Solar System: Eris
Eris, initially known as 2003 UB313, was discovered on January 5, 2005, by a team of astronomers led by Mike Brown at the Palomar Observatory in California. Eris is a trans-Neptunian object (TNO), located in the scattered disk, a region of the outer solar system beyond the Kuiper Belt. In September 2006, Eris's discovery led the International Astronomical Union (IAU) to redefine the classification of celestial bodies, resulting in the demotion of Pluto to dwarf planet status. Eris's moon, Dysnomia, was discovered in September 2005.
- Properties of Eris and Dysnomia
Eris has an estimated diameter of 2,326 kilometers, making it slightly smaller than Pluto. Its highly elliptical orbit takes approximately 557 Earth years to complete, with a perihelion of 37.9 astronomical units (AU) and an aphelion of 97.6 AU. Eris has an axial tilt of 44 degrees, which results in extreme seasonal changes. The dwarf planet's surface is predominantly composed of methane and nitrogen ices, and it has an estimated temperature of -243.2 degrees Celsius.
Dysnomia, Eris's only known moon, has an estimated diameter of 700 kilometers and orbits Eris at a distance of approximately 37,370 kilometers. The moon's orbital period is 15.77 Earth days. Dysnomia's composition is assumed to be similar to Eris, but further investigation is needed to confirm this.

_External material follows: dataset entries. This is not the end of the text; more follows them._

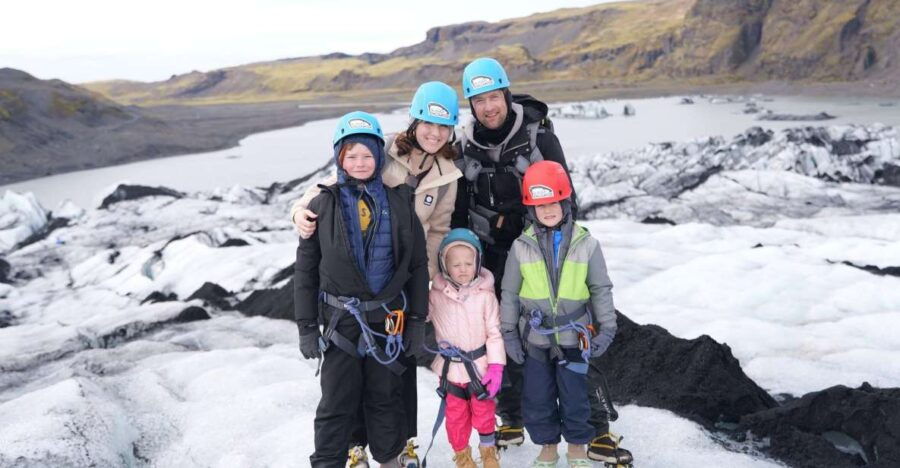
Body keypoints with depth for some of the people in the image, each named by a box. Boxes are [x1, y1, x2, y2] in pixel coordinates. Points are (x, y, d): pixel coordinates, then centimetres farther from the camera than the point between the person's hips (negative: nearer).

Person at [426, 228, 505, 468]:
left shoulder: (485, 295, -10)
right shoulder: (436, 295, -6)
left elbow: (494, 333, -7)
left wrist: (496, 366, -11)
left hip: (480, 366, -1)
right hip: (450, 367, 1)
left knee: (484, 410, 16)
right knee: (456, 413, 13)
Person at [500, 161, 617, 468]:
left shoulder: (586, 244, -6)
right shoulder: (521, 247, -5)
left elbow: (601, 289, 1)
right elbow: (510, 293, 2)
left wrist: (606, 328, -1)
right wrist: (509, 333, 2)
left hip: (573, 338, -1)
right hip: (535, 339, 1)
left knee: (575, 397, 8)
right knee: (537, 399, 11)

- Formation of Eris and Dysnomia
The prevailing hypothesis for the formation of Eris and Dysnomia involves a giant impact event. Similar to the Earth-Moon system, it is believed that a collision between Eris and another TNO in the early solar system resulted in the creation of Dysnomia. The debris from this impact coalesced over time to form the moon, while the remaining material was either incorporated into Eris or ejected from the system.
- Exploration of Eris and Dysnomia
There have been no missions to Eris or Dysnomia to date, with our knowledge of these bodies coming primarily from ground-based telescopes and the Hubble Space Telescope. Future missions to Eris and Dysnomia could provide invaluable information about the formation and evolution of the outer solar system, the nature of TNOs, and the history of the early solar system.